Rise of the meritocrat

21 Jul 06
PHILIP JOHNSTON | Sir Gus O’Donnell might possess the knighthood that still goes with the job — but he is a very different animal from the previous occupants of his high office.

Sir Gus O’Donnell might possess the knighthood that still goes with the job — but he is a very different animal from the previous occupants of his high office.

Unlike almost every previous Cabinet secretary and civil service head, he did not go to public school or Oxbridge. He is the ultimate Whitehall meritocrat.

It was O’Donnell’s serendipity that his period as press spokesman at the Treasury coincided with the meteoric rise of another meritocrat. During John Major’s brief period as chancellor of the exchequer, he

came to like and trust O’Donnell so much that he took him with him to Number 10 when he became prime minister in 1990.

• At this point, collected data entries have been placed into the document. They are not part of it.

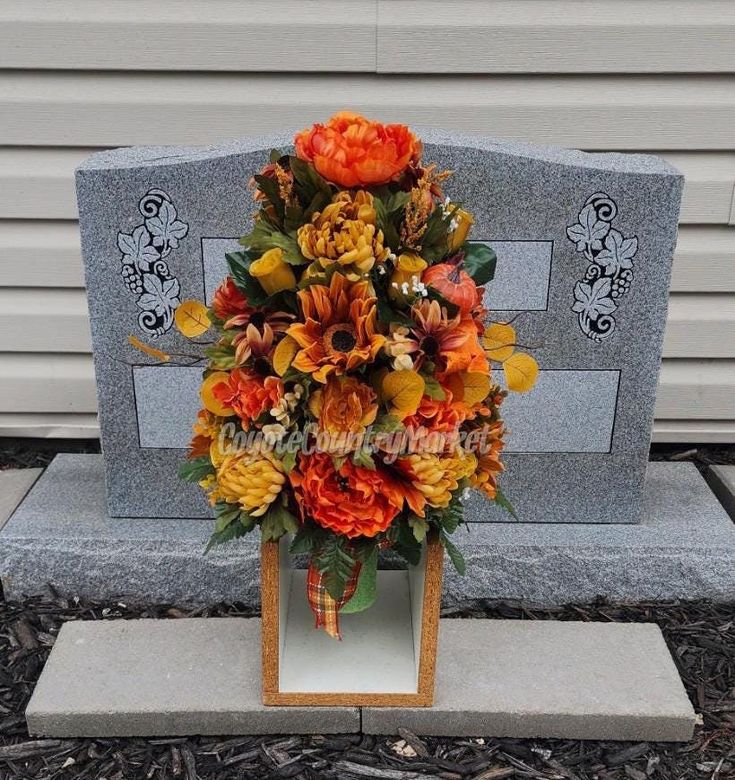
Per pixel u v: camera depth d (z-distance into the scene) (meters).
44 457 3.41
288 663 2.19
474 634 2.40
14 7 2.92
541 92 3.04
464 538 2.64
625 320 2.55
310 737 2.17
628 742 2.18
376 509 1.76
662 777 2.08
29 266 3.20
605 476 2.71
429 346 1.74
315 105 3.06
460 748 2.14
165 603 2.64
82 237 2.45
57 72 3.00
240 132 3.09
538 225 2.45
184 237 2.45
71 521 2.71
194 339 2.55
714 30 2.94
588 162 2.42
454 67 3.01
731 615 2.59
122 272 2.48
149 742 2.16
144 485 2.70
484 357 1.81
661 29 2.95
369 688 2.13
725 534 2.68
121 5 2.93
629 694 2.20
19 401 3.38
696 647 2.46
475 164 2.38
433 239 1.82
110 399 2.62
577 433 2.67
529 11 2.94
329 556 1.86
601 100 3.04
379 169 1.71
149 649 2.33
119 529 2.66
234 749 2.13
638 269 2.49
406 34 2.96
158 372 2.59
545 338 2.57
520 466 2.71
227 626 2.42
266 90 3.04
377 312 1.74
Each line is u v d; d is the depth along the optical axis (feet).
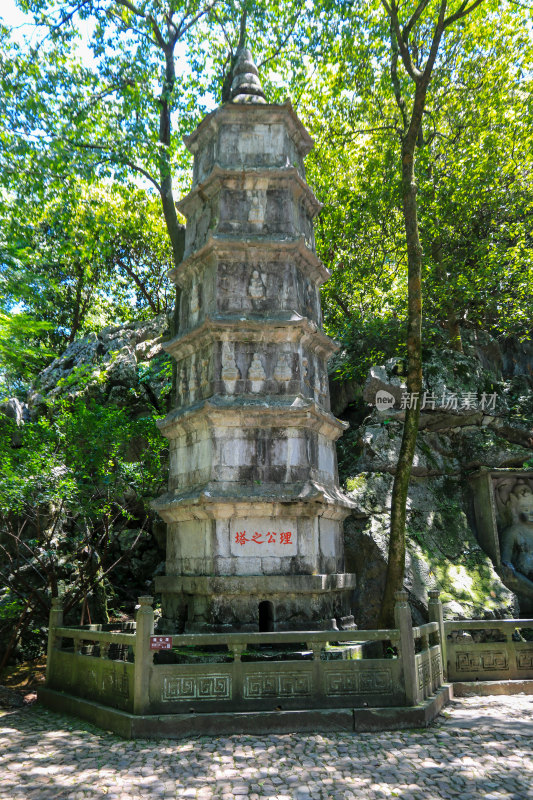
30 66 47.83
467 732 27.76
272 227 41.29
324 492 36.78
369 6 58.34
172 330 55.57
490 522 51.55
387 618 39.11
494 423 57.00
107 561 59.41
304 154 46.55
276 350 39.81
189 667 28.94
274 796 21.20
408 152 44.65
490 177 62.95
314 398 41.42
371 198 64.39
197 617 36.94
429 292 63.93
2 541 50.39
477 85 65.41
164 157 49.11
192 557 38.45
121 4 51.93
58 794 21.70
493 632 44.24
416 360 42.34
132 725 27.43
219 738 27.22
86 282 97.19
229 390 38.68
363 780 22.40
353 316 69.21
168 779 22.84
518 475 53.42
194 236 44.68
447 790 21.43
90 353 75.61
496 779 22.29
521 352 70.03
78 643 35.63
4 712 34.63
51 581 44.42
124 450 52.49
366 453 54.49
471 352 65.05
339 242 70.23
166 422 42.06
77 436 46.85
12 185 48.62
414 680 29.68
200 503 36.19
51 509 51.65
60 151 45.88
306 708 28.86
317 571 37.11
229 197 41.70
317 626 35.96
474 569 48.44
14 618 46.60
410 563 47.03
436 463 54.03
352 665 29.66
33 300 55.77
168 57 54.90
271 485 37.22
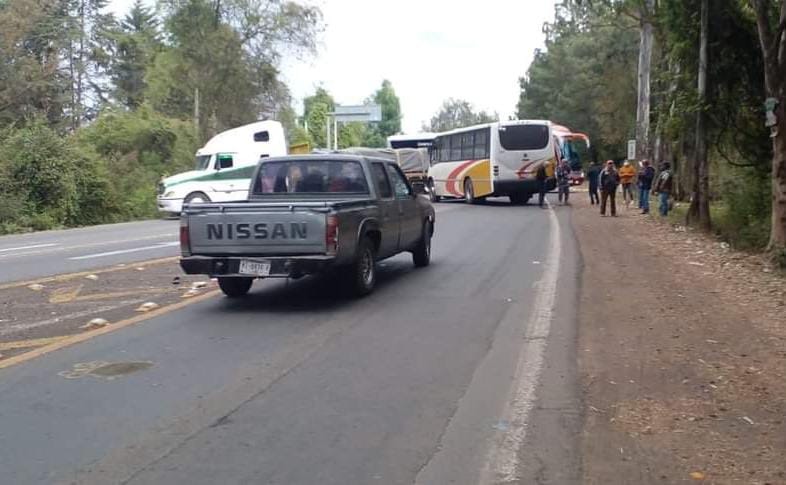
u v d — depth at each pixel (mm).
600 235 21016
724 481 5090
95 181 32938
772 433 5957
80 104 54188
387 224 12539
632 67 52938
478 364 7973
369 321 10023
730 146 22547
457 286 12641
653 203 34375
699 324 9688
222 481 5164
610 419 6289
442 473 5270
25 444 5836
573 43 68188
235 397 6930
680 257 16406
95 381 7430
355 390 7117
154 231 25172
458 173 38000
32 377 7562
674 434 5945
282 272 10547
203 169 31203
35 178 31125
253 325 9828
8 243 22266
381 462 5461
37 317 10375
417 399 6852
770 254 15266
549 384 7246
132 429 6141
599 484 5066
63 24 45938
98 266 15492
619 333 9227
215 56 47469
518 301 11312
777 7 17906
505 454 5578
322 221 10492
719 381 7281
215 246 10703
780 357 8109
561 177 35219
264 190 12656
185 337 9195
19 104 40500
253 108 50031
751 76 20938
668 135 24078
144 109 45375
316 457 5559
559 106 70250
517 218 27125
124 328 9664
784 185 15312
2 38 38625
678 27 21688
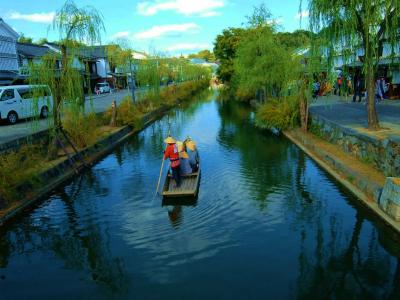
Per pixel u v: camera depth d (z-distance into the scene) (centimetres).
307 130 1914
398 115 1575
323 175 1260
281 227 886
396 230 789
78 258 792
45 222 973
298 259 741
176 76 6112
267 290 643
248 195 1106
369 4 1112
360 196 1002
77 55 1444
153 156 1694
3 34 3209
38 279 718
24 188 1095
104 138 1842
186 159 1216
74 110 1431
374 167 1123
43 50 4053
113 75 5975
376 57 1236
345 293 634
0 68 3161
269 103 2247
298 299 618
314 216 939
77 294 661
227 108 3706
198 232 876
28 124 1877
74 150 1473
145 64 3369
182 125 2645
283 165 1426
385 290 639
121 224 944
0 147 1188
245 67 2616
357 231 847
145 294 646
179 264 738
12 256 813
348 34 1174
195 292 644
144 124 2633
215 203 1053
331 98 2483
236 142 1936
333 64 1304
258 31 2750
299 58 1992
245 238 837
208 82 10031
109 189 1220
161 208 1037
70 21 1377
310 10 1281
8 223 957
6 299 651
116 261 763
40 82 1338
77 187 1250
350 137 1320
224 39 4944
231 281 672
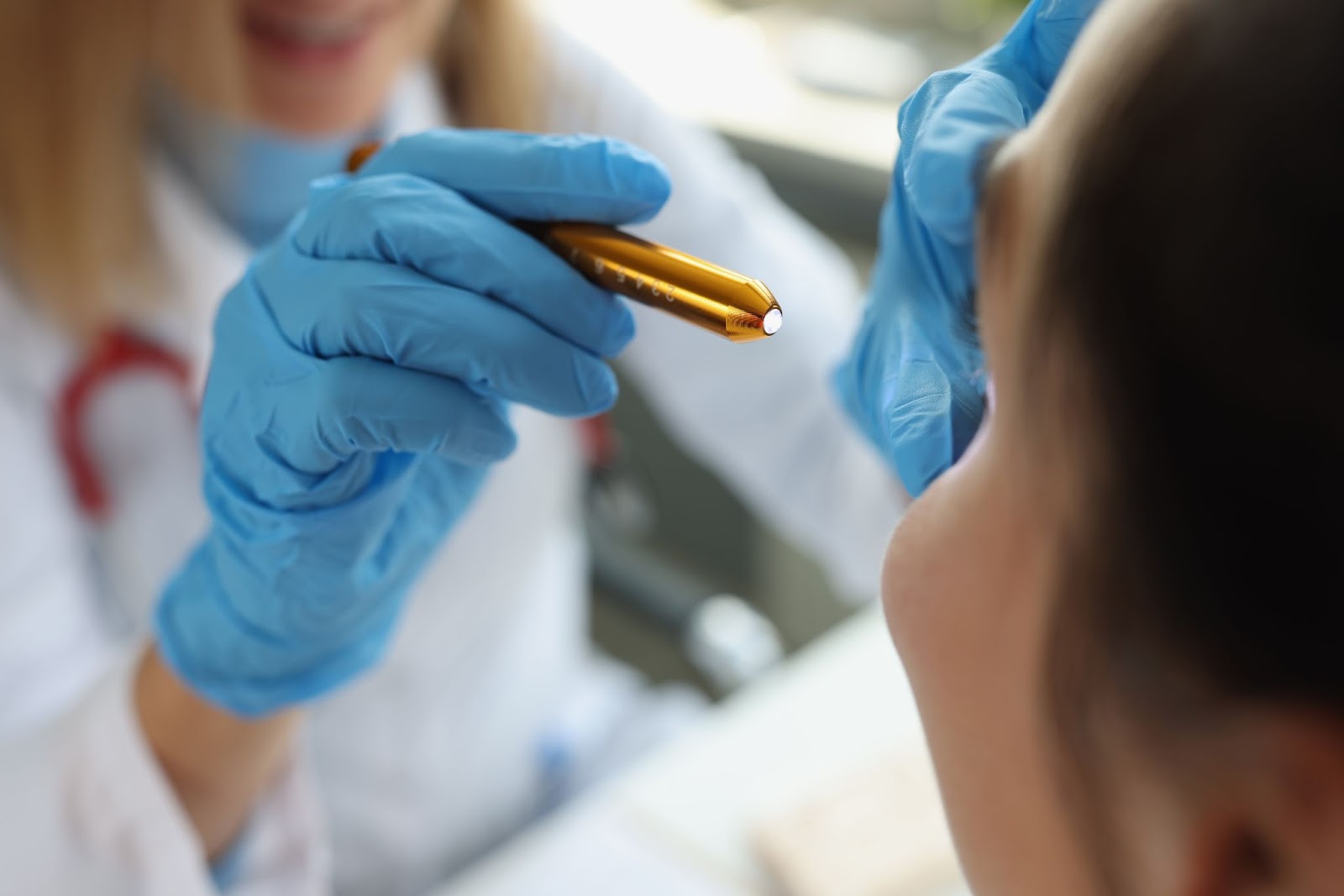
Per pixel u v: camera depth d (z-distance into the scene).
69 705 0.62
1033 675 0.33
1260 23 0.27
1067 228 0.31
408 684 0.79
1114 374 0.29
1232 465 0.27
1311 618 0.27
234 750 0.58
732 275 0.41
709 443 0.92
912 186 0.38
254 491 0.51
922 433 0.39
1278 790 0.28
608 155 0.46
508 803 0.89
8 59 0.68
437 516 0.54
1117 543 0.30
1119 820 0.32
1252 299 0.27
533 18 0.83
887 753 0.67
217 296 0.73
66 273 0.70
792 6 1.39
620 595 0.95
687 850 0.65
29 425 0.72
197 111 0.72
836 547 0.90
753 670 0.91
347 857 0.82
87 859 0.58
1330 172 0.26
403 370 0.46
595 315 0.46
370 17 0.71
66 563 0.72
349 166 0.53
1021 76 0.37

Since returning to the Treasury in 1994, O’Donnell has risen to the top of his profession, and in a way that gives him credibility when it comes to identifying the flaws in the way the civil service goes about its tasks.

This week, he published the first four Departmental Capability Reviews that he commissioned from the Prime Minister’s Delivery Unit when he became Cabinet secretary last year. Essentially, his intention is to try to coax out of central government the sort of improvements achieved by the Comprehensive Performance Assessments in local government. To do this, it is first essential to identify areas of weakness, which was the purpose of the reviews.

O’Donnell has made a flying start. In his first four months, he appointed ten new permanent secretaries, an almost unprecedented upheaval in Whitehall at such a high level. He has brought in outsiders such as David Bell, the former chief inspector of schools and a one-time head teacher, to be permanent secretary at the Department for Education and Skills. Bell is said by insiders to be ‘a breath of fresh air’ because he understands how schools work and what can and cannot be done.

If there has been a fundamental problem in recent years with Whitehall it has been its tendency to run public services from the centre through targets and performance indicators that limit the freedom of local management.

If the people at the top of the civil service had themselves been on the other end of this centralised control, they might have been more inclined to identify its flaws. O’Donnell takes the view that the best policy advisers are those who have spent time on the front line, running something.

So what do we learn from the first reviews? Not a great deal that we did not already know. Ian Watmore, the head of the Delivery Unit, helpfully provided a colour chart. This definitively showed that the Home Office was a seriously failing department, while Work & Pensions, Constitutional Affairs and Education & Skills were, by and large, performing well although they all had weaknesses ‘in capability for future delivery that require urgent action’.

One theme that emerged was that departments whose services are delivered by agencies seemed to do better than those that relied on

in-house delivery. Picking the best model for delivery might be the most beneficial aspect of this exercise from the public’s point of view.

Within Whitehall, it will bring both challenges and rewards. Permanent secretaries who fail to cut the mustard face curbs on bonuses and pay increases. On the other hand, there will be a ‘corporate leadership’ development programme for the top 200 officials who will drive the reforms forward.

O’Donnell, launching his reviews at the Home Office, said what was needed was a ‘grown-up approach to risk’. There had to be a culture that not only encouraged risk but was big enough to accept failure when it happened.

This is a pretty radical agenda. Although the culture has been changing in Whitehall, it has not changed that much; and why should officials trust their political masters to back them up if ‘risk-taking’ goes wrong? It has been noticeable in the past few years that ministers are adept at blaming civil servants for failures.

Inherent in this reform programme is a shift of accountability away from politicians to officials. As O’Donnell observed, this is a balance that still has to be sorted out.

On the other hand, public expectations have risen to the point where the civil service must respond. A report out this week from the Commons Public Accounts Committee said that despite all the attempted reforms of the past two decades, public services are still designed for the convenience of officials rather than for those who need them. It concluded that people ‘want public services that work, that are easy to find out about, simple to use and responsive to their needs’.

So does Tony Blair, though he will be long gone by the time O’Donnell fulfils the task he has been set and delivers them. If he succeeds, he will leave behind a civil service that is fundamentally different to the one he joined.